Photographer: TASOS KATOPODIS/AFP/Getty Images

When John F. Kennedy Jr. created George magazine in 1995, the idea was to blur the distinctions between politics, media and celebrity. The magazine failed, but the merger succeeded beyond anyone’s imagination -- and the 2016 Republican presidential ticket suggests that it’s now complete.

On Friday, a real-estate-magnate-turned-reality-TV-star announced via tweet that he has selected as his running mate a talk-radio-host-turned-congressman-turned-governor. The revolution will be televised, broadcast on radio and livestreamed.

Donald Trump’s pick for vice president, Indiana Governor Mike Pence, parlayed his radio career into a seat in Congress, where he established himself as a leading voice within the party’s most ideologically conservative ranks. Since winning the governor’s office in 2012, he has delighted national conservatives by cutting taxes, waging a crusade against the Common Core educational standards and signing a bill authorizing discrimination against gays and lesbians so long as it springs from religious beliefs.

As governor, Pence also came up with the somewhat despotic idea of creating a state-run news service, which was to provide stories to local newspapers and directly to the public. Voters rightly assailed the ham-handed attempt at propaganda (which, as everyone knows, is a dish best served covertly), and he agreed to drop it.

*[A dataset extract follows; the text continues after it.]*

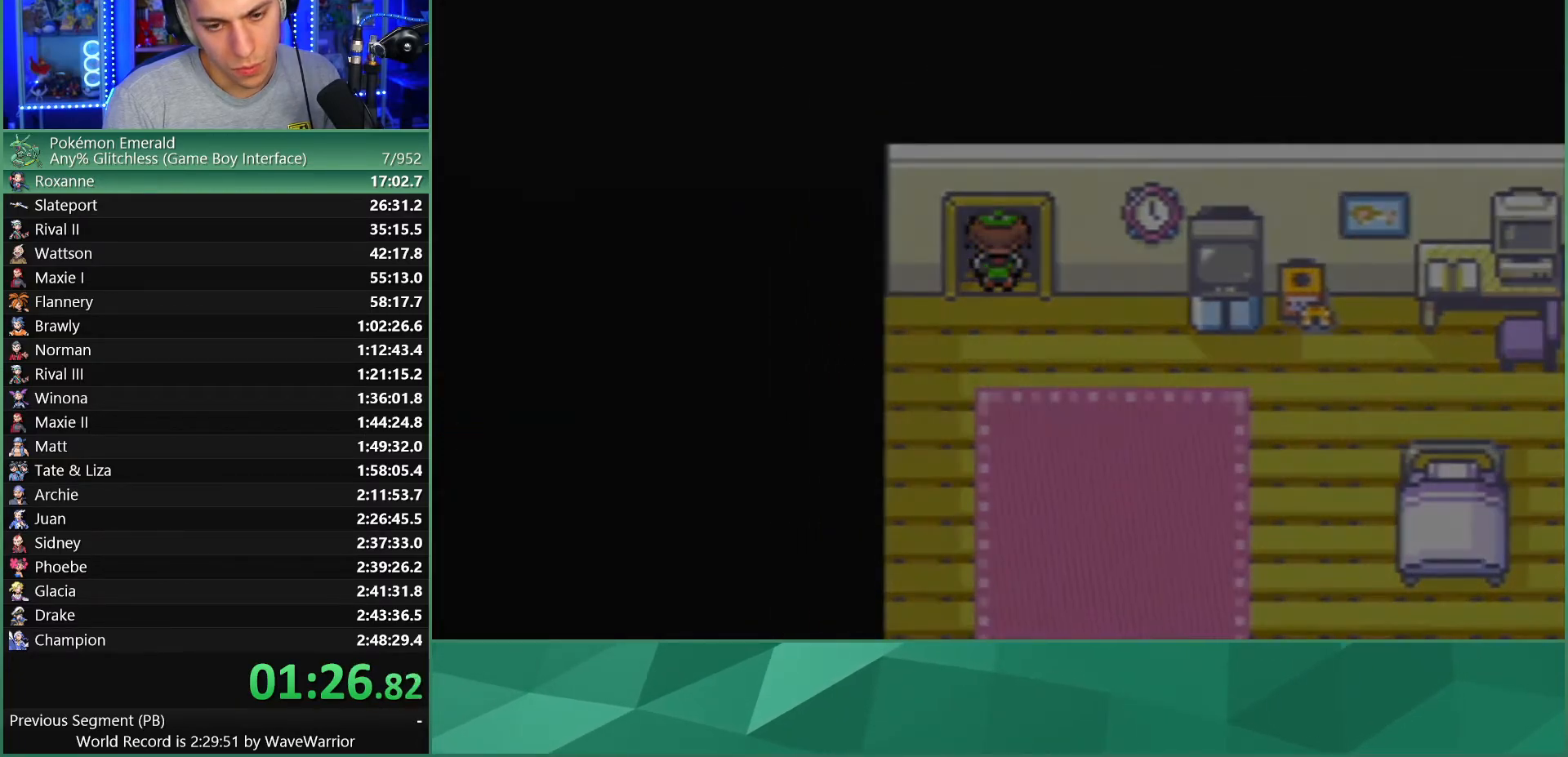
{"buttons": ["DPAD_UP"], "events": []}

Pence’s talk-radio background and willingness to cross what should have been an obvious line between government and the fourth estate makes him too neat a fit for the ticket. His new boss -- who is obsessed with positive media coverage -- has expressed an interest in curtailing libel laws, the better to sue media outlets for negative stories. A Trump-Pence administration may have little respect for the free press and its protections.

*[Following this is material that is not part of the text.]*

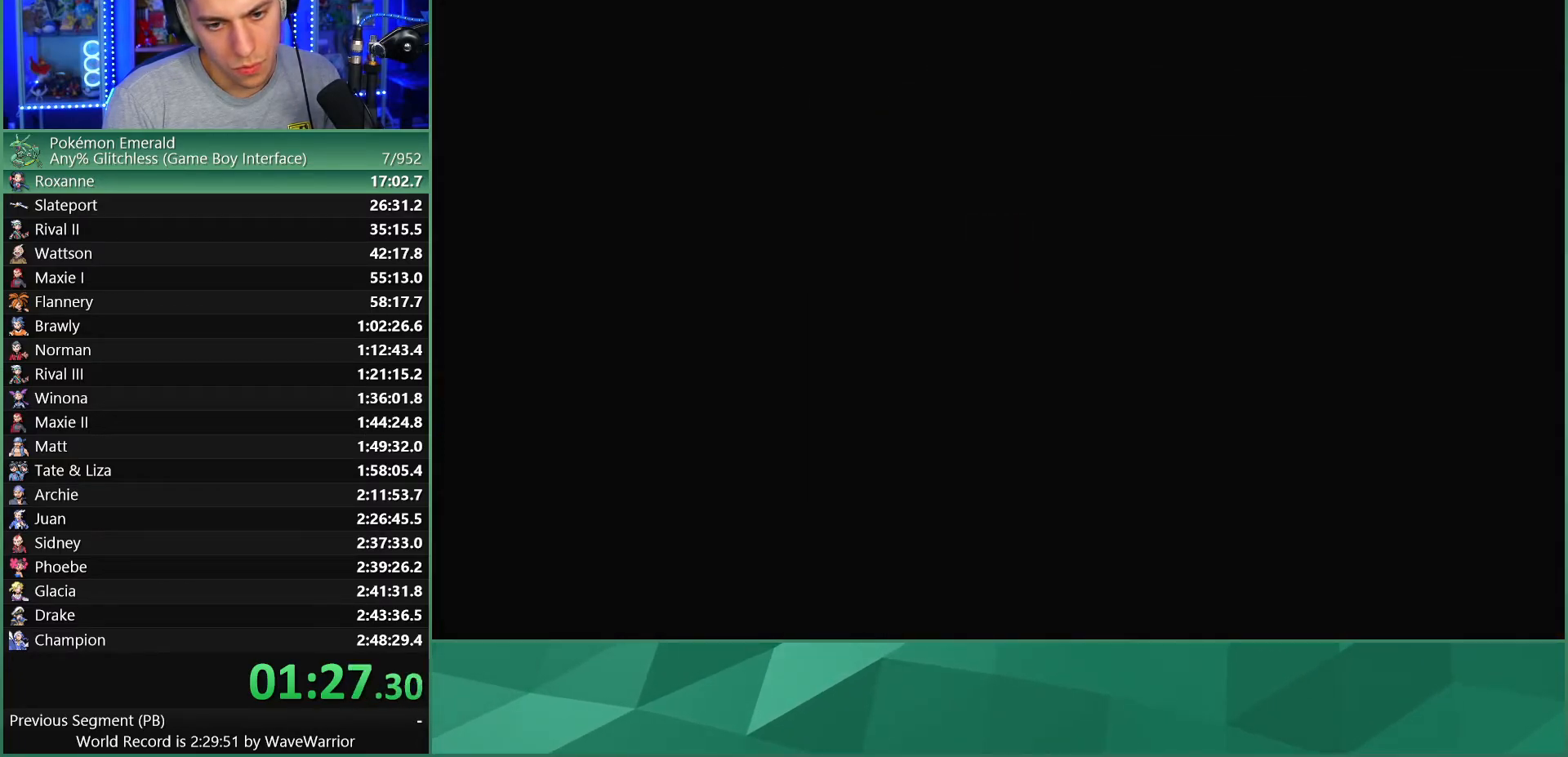
{"buttons": [], "events": [[100, "DPAD_UP", "up"]]}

Pence is popular with the party’s base, including evangelicals, and he is from a region that Trump needs to win. Politically, it’s easy to understand why Trump chose him, including the fact that Trump had few viable (and no attractive) options. But Trump has campaigned on the promise of bringing Democrats and Republicans together in Washington, and there is little in Pence’s background to suggest that he would be an effective partner in that effort.

Unlike many Republican governors, Pence did accept Obamacare’s Medicaid expansion after the federal government agreed to his demands, which included requiring the poor to save money in personal health accounts and pay for some of the cost of their coverage. But on most issues, Pence is more of an ideological warrior than a dealmaker.

Historically, vice presidential nominees have little impact on campaigns, but they can prove highly influential once inside the White House. Given the Trump’s inexperience, and his unwillingness to rule out the possibility of quitting should he win the election, voters might want to tune in to Pence before deciding whether to vote for Trump.